Author: Kathryn Nevell (photography by Alan Dove)

It took the unexpected death of bass player Willy Seiffert to spur singer-songwriter Lorina Harding into making her second album 'Clean Break'.

"When he died it shook me out of complacency and made me do it."

In fact Harding was considering a break from music and a return to theatre, her other passion, at the time of Seiffert's death in 2003.

Seiffert co-wrote Clean Break, one of the breezier songs on Harding's album of the same name, released in October. Tragically, he did not get to record his bass riff which inspired the song.

"He always gave me a gentle nudge [to record the album] when he wrote or spoke to me. He always signed his letters and emails 'Your Bass Player'. It's sad for me that he's not on the album."

The songs on the album are an exorcism of several demons, which makes for some fairly grim listening. Her own protracted marriage disintegration and messy custody battle feature, along with a song about the truly sad fate of the Canadian aboriginal people.

"A lot of the material comes from a fairly black time for me... but [the songs] can be beautiful at the same time."

The song Tug, more subtle than the rest, fits this bill perfectly. It is stark, sad and very beautiful. Harding is pleased the meaning of the song is hard to pin down.

"Sometimes you just have to allow it to come out, or sometimes the meaning changes."

Her formative years in Canada are evident in her songs, as well as in her impassive gaze and black sense of humour. Harding left home aged 15 and says she has always been attracted to the underbelly of society. She sold drugs for a while.

"Not for very long and not very seriously."

She befriended lost souls from an early age.

"When I was 11 I had a friend who was a 14-year-old prostitute."

Her name was Adele and she had her eye scooped out with a spoon by a boyfriend.

"I'd like to write about her but it'd be too black for Nick Bollinger," she deadpans, referring to the music reviewer who is clearly skating on thin ice.

"Tell him that I'll write a song about Adele but I'll keep it light.

"Joking, joking, love you Nick," which might be just as well for Mr Bollinger.

She also indulged in some petty crime as a youngster.

"I loved the danger and the adrenaline."

These days she gets her adrenaline rush feeding the bull at her idyllic home near Geraldine, South Canterbury where she lives with her Greenie partner and teenaged daughter Hannah.

Hannah co-wrote and sings on the track Exactly What To Say with a voice that belies her 13 years.

Working with her was fantastic, Harding says. She wrote and first performed the song at Oamaru's Whitestone Festival after eavesdropping on a conversation between a group of teenagers who had landed in a spot of drunken bother with their parents at the event.

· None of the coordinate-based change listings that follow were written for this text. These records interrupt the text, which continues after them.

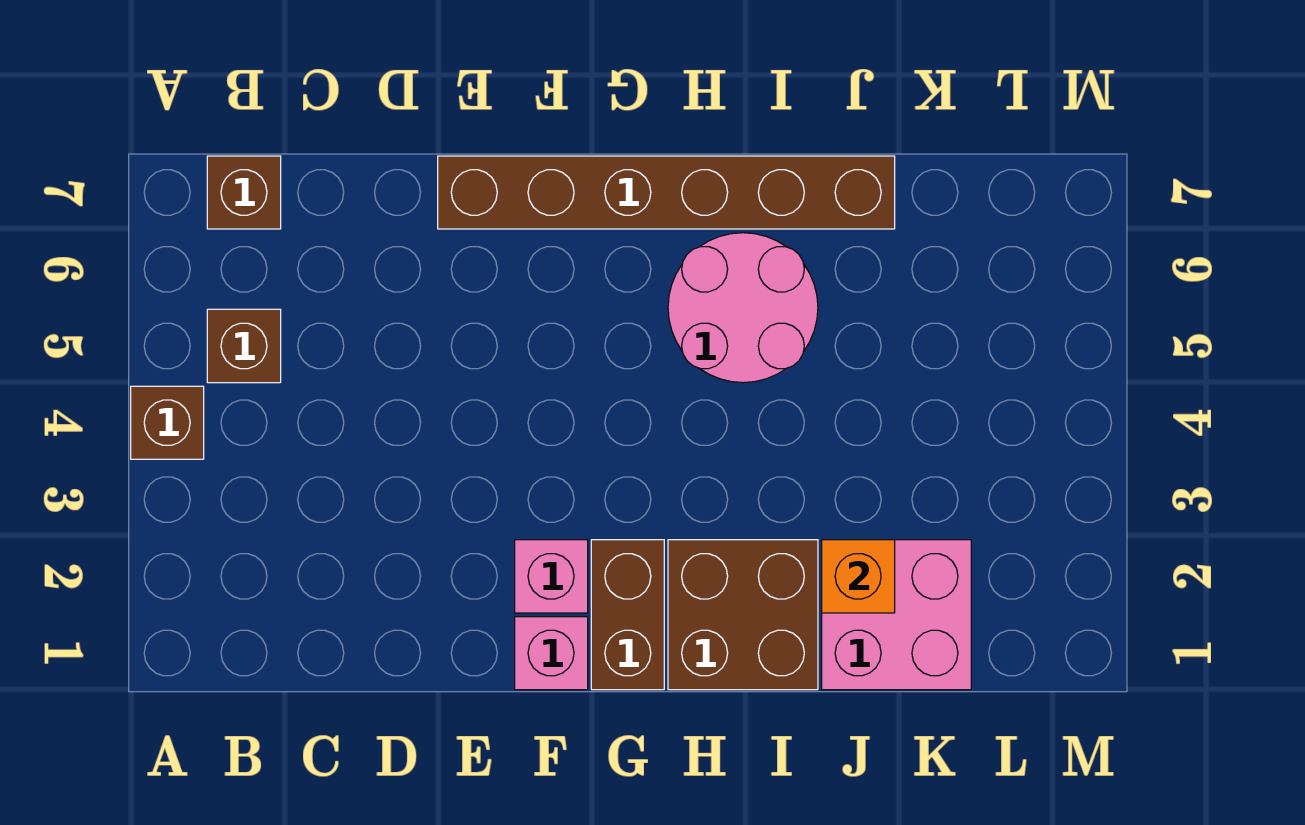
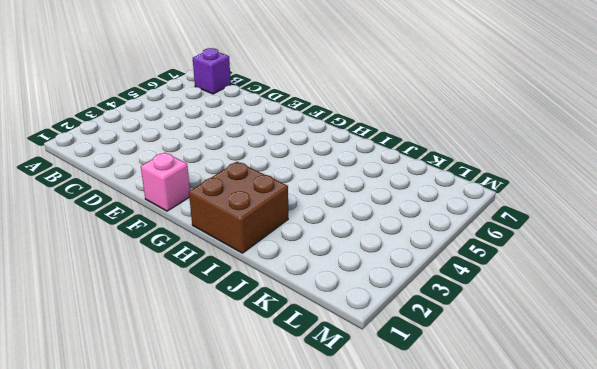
purple 1x1 brick [193,48,231,94] -> brown 1x1 brick [207,156,281,229]
none -> brown 1x1 brick [131,386,204,459]
none -> brown 1x1 brick [207,309,281,383]

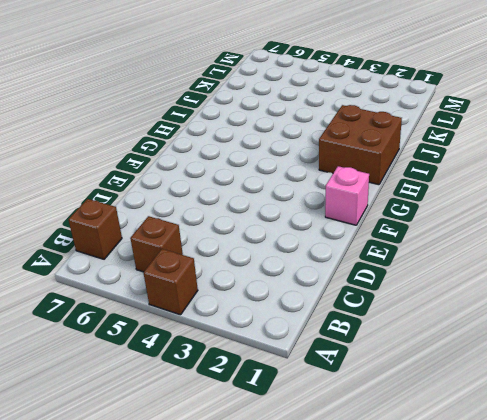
none -> brown 1x6 brick [438,156,895,229]
none -> pink 1x1 brick [515,540,588,613]

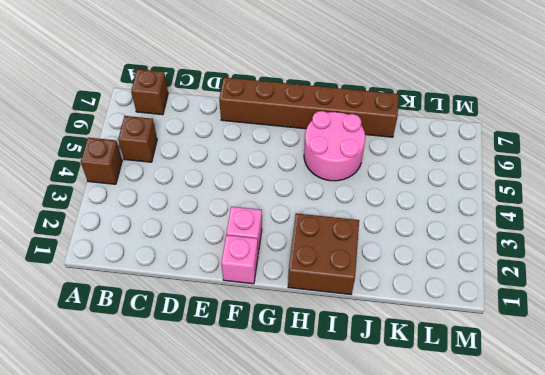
none -> brown 1x2 brick [591,540,664,690]
none -> pink 2x2 brick [822,540,971,690]

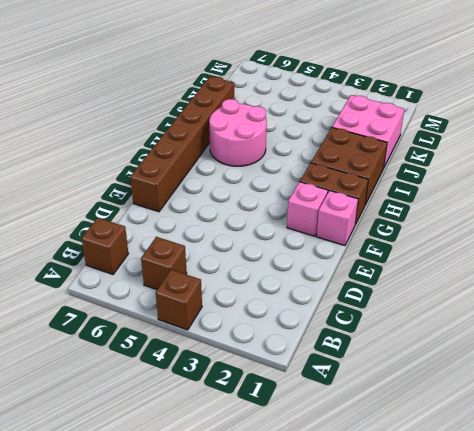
none -> orange 1x1 brick [822,540,895,613]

The album version was a rewrite, with Hannah's help.

Stranger bedfellows on the recording were Pluto's Milan Borich and Michael Franklin-Browne, while Goldenhorse's Ben King was co-producer along with Nick Abbott and Harding herself.

"They are clearly young musicians on their way up. I liked their spirit.

"I decided on using Ben King, who then suggested Nick Abbott, based on one song I heard called Lavender (by Ben King)."

King and Abbott gave her a different perspective on the arrangement of her work, particularly in the rhythm section, and she is pleased with the result.

"I think of the songs as being the body and the face. The arrangements are the clothes you put on. If songs end up with too many clothes and too many layers that doesn't work for me. I approached it as each song standing completely alone."

The recording, mostly completed at the now-demolished Helen Young Studio, was the straightforward part and was done in one visit to Auckland from Geraldine. The two-year period it has since taken to turn the songs into an album was spent on the finishing touches.

"[That part of it] seemed to take forever. I had trouble downloading files... it became difficult."

Harding's plans for the future include an international tour next year in Australia, Canada and Europe as well as hosting the Waihi Bush Festival, which is in its eleventh year, on her South Canterbury property.